At my agency, we’re pivoting, too. For example, with most of our clients we actively remove mobile apps from campaigns because a) the creative isn’t suitable or b) the results have been historically poor. However, we know that if one sector is going to get a boost from everyone being stuck at home, it’s mobile apps.

So, we’re rethinking our approach to creativity. We’re testing heavily. We’re experimenting with new strategies and channels, throwing out tightly-held beliefs that won’t serve us well in the current landscape. Sticking to the status quo won’t give you the room you need to navigate through a time where the ground we’re standing on is seemingly shifting daily.

Can you do the same?

As a brand, you might also be pivoting towards new audiences. Let’s look at retail, for example. Shops are closed with no end date in sight, so avid in-store shoppers will now be looking online for alternatives. In fact, 74% of customers are purchasing online at the same rate as two weeks ago, with 1 in 3 reducing in-store shopping, according to Kantar. By adjusting your business model to focus on online, you’ll be setting your brand up for the foreseeable future.

3. Boost your content production

With lockdowns in place around the world, internet use has exploded. This presents a great opportunity for brands, so think of ways to get in front of your audience and give them what they want.

Depending on your brand and what you sell, you may need to change up your messaging a little so as not to be insensitive. Now might not be the best time to push heavy sales messaging, but offering your customers exclusive discounts or some light relief in the content you share, they won’t forget it. You might also consider a shift to social messaging, where you tell your customers how you’re “doing your bit” to help.

It might seem obvious, but the brands that actively and appropriately engage with their customer base over this period are the brands that will still have one when this passes.

While it’s tempting to schedule a ton of ads, audiences can get bored easily – especially if they’re scrolling or streaming all day long. Track your frequencies across ad sets and make it a priority to plan fresh and tailored creative to avoid repetitive ads. People may be spending more time at home consuming content, but their standards of personalisation won’t slip.

With ad variations in play, you have a better chance of capturing and keeping your audience’s attention. 

4. Plan for the short and long term

Some brands are quick to panic when numbers start to drop, but hasty decisions can have a detrimental impact on your bottom line.

A study that reviewed the effect of marketing during and after recessions found that businesses recorded a -0.8% drop in profitability when they cut marketing during downturns, while those that ramped up their marketing came out with a +4.3% increase in profitability.

The main takeaway from this? Don’t stop marketing.

In the short-term, look at your advertising funnel and assign clear goals and KPI targets for each individual channel. This will give you a good benchmark to work towards and help you spot any red flags ahead of time. Just remember that each channel serves a different objective in the conversion funnel, so be realistic when setting your goals. For example, setting a high ROI target for your display prospecting activity will lead to disappointment since that’s not what that channel is meant for.

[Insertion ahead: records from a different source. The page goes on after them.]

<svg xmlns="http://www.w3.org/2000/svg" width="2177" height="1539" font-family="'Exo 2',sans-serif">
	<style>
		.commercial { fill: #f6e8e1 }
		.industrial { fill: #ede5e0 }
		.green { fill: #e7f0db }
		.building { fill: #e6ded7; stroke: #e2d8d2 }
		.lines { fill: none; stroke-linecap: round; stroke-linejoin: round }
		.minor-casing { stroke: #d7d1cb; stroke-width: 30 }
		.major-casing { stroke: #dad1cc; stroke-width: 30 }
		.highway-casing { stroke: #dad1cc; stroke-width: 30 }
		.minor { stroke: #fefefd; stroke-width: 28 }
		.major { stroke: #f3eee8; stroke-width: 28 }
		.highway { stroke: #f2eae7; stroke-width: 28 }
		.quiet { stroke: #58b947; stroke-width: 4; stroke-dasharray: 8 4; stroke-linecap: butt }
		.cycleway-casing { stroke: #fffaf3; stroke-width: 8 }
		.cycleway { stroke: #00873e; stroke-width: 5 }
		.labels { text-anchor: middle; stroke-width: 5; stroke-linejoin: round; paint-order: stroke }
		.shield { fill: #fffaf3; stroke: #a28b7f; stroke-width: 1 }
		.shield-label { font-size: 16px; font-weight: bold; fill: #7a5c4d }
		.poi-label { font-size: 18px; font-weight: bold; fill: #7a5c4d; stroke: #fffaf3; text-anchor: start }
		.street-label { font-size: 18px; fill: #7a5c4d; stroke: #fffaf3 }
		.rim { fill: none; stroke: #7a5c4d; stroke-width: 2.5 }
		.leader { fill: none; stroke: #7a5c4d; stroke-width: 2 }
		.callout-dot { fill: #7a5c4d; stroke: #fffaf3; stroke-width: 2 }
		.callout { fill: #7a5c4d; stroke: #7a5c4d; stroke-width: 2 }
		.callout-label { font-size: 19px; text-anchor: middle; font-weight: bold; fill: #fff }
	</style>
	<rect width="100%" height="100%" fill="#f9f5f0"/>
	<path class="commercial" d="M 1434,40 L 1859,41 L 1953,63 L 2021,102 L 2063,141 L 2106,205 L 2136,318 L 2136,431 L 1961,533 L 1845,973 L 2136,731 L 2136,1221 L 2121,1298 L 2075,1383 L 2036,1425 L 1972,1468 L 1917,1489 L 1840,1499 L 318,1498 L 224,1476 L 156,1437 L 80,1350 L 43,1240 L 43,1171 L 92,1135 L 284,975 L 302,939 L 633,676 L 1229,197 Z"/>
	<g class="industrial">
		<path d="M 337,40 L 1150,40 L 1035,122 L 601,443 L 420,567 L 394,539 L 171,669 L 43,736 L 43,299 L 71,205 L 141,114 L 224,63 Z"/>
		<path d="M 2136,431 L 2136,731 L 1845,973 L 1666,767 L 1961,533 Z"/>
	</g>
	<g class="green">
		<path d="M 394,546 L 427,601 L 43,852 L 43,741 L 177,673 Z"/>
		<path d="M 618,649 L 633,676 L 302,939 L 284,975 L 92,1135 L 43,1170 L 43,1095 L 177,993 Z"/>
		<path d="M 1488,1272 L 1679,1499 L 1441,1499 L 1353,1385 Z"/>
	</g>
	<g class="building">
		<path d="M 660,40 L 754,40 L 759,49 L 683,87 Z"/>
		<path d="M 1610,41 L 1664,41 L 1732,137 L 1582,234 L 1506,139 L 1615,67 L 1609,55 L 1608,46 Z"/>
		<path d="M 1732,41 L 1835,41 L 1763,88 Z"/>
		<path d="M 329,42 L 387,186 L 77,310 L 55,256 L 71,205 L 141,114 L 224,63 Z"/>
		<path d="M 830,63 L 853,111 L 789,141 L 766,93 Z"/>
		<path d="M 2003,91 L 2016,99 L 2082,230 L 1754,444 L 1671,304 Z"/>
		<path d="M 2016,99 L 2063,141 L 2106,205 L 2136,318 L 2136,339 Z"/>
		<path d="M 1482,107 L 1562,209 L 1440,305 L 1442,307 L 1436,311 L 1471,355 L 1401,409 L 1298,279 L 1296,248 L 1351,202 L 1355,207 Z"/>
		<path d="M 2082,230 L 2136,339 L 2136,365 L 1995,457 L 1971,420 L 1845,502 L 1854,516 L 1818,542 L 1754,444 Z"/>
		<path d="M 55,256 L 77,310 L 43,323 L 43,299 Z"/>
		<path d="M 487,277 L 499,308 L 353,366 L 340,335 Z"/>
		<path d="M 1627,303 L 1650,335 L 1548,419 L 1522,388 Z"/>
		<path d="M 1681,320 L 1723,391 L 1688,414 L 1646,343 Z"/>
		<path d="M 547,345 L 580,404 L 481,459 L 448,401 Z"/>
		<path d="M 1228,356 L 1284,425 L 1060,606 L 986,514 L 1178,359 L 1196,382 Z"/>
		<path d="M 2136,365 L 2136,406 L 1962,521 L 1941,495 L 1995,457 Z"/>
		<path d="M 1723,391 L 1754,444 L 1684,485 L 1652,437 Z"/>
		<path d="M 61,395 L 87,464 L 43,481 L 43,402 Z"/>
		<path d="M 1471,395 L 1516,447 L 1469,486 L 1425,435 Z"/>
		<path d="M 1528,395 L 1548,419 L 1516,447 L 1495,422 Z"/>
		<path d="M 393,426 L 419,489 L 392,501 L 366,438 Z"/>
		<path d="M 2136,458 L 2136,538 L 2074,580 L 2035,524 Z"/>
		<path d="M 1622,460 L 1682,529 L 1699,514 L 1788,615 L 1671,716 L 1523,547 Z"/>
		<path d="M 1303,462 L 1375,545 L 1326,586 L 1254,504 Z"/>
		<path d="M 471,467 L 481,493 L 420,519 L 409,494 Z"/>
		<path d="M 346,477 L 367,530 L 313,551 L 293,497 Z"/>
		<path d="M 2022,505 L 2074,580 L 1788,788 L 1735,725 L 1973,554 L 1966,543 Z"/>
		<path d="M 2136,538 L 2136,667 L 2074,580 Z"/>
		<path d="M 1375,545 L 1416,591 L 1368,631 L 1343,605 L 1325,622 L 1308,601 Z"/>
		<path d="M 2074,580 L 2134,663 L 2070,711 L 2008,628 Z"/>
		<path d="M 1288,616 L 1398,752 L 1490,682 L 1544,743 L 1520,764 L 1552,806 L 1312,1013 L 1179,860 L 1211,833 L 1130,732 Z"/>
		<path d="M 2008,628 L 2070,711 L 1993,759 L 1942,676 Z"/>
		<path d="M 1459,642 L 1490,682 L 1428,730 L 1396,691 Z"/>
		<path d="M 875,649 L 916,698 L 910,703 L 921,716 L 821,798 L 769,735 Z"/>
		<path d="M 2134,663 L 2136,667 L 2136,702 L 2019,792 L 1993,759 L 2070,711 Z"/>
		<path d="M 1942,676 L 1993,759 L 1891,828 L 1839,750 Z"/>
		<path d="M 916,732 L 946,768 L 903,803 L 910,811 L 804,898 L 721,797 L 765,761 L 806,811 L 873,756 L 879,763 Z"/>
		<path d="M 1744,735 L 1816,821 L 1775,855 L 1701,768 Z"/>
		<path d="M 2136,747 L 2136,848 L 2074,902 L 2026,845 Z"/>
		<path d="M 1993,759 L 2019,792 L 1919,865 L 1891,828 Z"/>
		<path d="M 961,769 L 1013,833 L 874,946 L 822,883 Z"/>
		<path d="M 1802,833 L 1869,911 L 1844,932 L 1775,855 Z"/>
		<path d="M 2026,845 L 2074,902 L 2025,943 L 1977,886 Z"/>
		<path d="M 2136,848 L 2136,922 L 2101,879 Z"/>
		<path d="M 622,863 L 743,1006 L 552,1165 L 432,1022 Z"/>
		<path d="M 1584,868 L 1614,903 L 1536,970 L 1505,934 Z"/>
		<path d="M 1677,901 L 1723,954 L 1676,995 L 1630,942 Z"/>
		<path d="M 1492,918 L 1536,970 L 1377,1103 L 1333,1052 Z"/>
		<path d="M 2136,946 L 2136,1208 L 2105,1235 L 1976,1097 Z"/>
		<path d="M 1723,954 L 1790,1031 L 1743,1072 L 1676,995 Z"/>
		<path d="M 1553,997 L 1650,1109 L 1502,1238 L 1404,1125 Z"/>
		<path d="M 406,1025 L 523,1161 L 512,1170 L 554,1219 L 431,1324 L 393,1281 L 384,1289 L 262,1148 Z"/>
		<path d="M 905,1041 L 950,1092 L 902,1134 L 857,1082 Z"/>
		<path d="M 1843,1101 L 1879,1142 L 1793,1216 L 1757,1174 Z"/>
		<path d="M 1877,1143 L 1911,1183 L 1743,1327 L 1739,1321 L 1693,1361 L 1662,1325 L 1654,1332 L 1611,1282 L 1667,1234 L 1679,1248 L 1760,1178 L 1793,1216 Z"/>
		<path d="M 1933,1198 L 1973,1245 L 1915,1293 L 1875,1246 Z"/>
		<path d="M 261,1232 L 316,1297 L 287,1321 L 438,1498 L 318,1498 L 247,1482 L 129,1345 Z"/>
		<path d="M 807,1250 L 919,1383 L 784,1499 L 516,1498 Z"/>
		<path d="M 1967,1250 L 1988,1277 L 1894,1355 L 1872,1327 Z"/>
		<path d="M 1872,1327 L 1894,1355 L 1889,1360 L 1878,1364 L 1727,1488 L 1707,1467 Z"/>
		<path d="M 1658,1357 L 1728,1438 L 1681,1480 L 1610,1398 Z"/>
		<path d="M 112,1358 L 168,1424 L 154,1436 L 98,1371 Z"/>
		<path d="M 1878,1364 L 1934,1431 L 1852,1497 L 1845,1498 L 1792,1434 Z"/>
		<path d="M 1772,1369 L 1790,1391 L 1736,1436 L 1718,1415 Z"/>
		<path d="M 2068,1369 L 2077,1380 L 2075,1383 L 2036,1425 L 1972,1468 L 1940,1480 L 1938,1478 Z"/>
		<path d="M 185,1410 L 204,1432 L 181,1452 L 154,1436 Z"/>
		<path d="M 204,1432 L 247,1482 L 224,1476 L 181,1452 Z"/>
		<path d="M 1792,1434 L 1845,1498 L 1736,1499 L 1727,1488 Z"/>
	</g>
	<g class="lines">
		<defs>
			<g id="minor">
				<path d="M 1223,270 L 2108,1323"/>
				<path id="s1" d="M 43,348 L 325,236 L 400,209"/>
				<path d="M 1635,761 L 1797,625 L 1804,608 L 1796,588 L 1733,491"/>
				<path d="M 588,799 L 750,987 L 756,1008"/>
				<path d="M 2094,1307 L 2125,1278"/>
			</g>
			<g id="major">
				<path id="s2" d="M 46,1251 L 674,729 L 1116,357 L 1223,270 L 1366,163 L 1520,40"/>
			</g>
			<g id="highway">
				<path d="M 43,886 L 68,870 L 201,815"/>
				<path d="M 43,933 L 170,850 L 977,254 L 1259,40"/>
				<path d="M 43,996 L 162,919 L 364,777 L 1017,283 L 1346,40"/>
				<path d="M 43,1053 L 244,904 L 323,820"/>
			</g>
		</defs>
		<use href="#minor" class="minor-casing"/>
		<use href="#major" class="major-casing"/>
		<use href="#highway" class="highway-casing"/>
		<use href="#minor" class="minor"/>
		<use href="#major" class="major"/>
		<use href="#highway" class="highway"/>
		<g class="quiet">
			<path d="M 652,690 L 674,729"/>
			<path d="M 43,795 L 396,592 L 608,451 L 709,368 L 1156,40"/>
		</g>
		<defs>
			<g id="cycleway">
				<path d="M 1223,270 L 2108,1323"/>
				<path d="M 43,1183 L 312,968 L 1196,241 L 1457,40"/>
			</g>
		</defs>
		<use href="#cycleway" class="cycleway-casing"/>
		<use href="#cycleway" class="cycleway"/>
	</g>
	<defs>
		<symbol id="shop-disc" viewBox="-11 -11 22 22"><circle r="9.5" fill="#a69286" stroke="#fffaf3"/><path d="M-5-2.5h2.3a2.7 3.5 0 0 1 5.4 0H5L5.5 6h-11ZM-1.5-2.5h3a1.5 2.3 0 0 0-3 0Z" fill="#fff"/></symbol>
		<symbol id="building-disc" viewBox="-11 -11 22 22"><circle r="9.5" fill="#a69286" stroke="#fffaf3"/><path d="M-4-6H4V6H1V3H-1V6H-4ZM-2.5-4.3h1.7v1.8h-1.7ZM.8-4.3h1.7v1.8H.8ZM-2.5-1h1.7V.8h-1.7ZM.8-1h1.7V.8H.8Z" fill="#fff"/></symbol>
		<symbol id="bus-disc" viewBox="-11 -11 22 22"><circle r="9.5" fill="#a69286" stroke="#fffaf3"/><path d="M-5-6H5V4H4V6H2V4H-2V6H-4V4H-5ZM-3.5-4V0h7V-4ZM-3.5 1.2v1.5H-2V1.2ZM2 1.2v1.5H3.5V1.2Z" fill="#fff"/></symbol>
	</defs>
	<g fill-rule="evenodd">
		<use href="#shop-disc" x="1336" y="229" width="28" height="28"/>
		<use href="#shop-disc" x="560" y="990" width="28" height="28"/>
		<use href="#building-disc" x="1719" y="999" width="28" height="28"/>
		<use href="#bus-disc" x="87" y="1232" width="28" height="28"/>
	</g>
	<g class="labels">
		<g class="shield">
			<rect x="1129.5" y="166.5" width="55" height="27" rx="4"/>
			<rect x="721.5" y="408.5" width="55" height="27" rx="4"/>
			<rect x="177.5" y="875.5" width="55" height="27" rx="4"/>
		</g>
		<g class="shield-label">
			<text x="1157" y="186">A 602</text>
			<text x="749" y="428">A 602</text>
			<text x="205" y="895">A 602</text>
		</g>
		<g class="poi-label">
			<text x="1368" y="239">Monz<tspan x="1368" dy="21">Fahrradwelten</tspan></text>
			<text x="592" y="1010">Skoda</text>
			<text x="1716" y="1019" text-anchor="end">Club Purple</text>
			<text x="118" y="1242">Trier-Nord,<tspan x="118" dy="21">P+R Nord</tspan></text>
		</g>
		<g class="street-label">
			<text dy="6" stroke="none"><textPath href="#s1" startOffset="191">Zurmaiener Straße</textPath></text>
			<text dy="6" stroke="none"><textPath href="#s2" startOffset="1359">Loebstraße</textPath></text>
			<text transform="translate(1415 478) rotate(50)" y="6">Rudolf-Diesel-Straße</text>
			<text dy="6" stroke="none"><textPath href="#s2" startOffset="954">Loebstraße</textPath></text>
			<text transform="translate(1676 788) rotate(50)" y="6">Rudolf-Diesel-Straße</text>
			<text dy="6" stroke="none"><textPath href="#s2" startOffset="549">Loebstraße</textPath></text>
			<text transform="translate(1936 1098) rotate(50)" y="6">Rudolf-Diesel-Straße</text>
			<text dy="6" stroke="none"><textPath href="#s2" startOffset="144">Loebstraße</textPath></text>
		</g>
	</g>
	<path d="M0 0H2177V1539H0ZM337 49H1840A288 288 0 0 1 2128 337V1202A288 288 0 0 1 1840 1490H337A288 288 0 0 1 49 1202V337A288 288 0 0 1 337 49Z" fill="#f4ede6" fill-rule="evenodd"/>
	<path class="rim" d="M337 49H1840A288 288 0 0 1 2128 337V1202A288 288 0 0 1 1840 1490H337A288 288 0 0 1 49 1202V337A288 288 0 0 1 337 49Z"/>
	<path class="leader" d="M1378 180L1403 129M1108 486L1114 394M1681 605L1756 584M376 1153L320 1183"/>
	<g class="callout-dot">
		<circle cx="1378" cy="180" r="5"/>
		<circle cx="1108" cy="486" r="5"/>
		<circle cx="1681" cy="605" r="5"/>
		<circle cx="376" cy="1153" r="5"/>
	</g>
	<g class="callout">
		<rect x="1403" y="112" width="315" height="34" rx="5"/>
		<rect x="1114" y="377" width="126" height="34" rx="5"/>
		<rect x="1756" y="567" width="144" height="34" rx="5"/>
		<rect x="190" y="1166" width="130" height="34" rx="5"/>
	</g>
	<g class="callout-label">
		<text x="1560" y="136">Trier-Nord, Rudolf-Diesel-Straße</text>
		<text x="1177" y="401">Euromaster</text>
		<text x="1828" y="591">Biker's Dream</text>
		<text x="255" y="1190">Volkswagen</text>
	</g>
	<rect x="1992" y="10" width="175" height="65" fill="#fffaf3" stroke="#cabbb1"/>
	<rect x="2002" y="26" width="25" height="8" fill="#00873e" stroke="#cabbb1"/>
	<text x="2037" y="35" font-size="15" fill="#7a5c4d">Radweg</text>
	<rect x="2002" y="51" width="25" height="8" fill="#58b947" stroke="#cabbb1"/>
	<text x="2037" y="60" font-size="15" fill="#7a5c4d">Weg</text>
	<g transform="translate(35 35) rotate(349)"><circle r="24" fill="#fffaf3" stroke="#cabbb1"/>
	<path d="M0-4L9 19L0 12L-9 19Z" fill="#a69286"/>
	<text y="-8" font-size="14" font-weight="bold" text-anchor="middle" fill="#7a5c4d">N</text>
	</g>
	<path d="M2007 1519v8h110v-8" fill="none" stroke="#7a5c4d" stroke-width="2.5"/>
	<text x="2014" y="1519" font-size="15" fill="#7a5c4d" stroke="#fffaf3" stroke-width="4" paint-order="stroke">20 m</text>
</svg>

When you’re done with your short-term strategy, consider opportunities outside the next four weeks. If you’re dealing with low stock levels or demand, you can still make changes that will benefit your business long-term.

When this health crisis passes – and it will pass – consumers will resume buying and competition will once again be high. Use this downtime to your advantage, so you’ll be ready and raring to go when everything goes back to normal. You could make your website more user-friendly, update your checkout process, roll out your content strategy, or fix the technical SEO issues that have been pushed down the priority list.

Think opportunities, not setbacks

There’s no roadmap right now, and it’s hard not to get caught up in the news when it’s painting a grim picture. But you got into the industry to be innovative, so let that drive you and focus on what you can do, not what you can’t.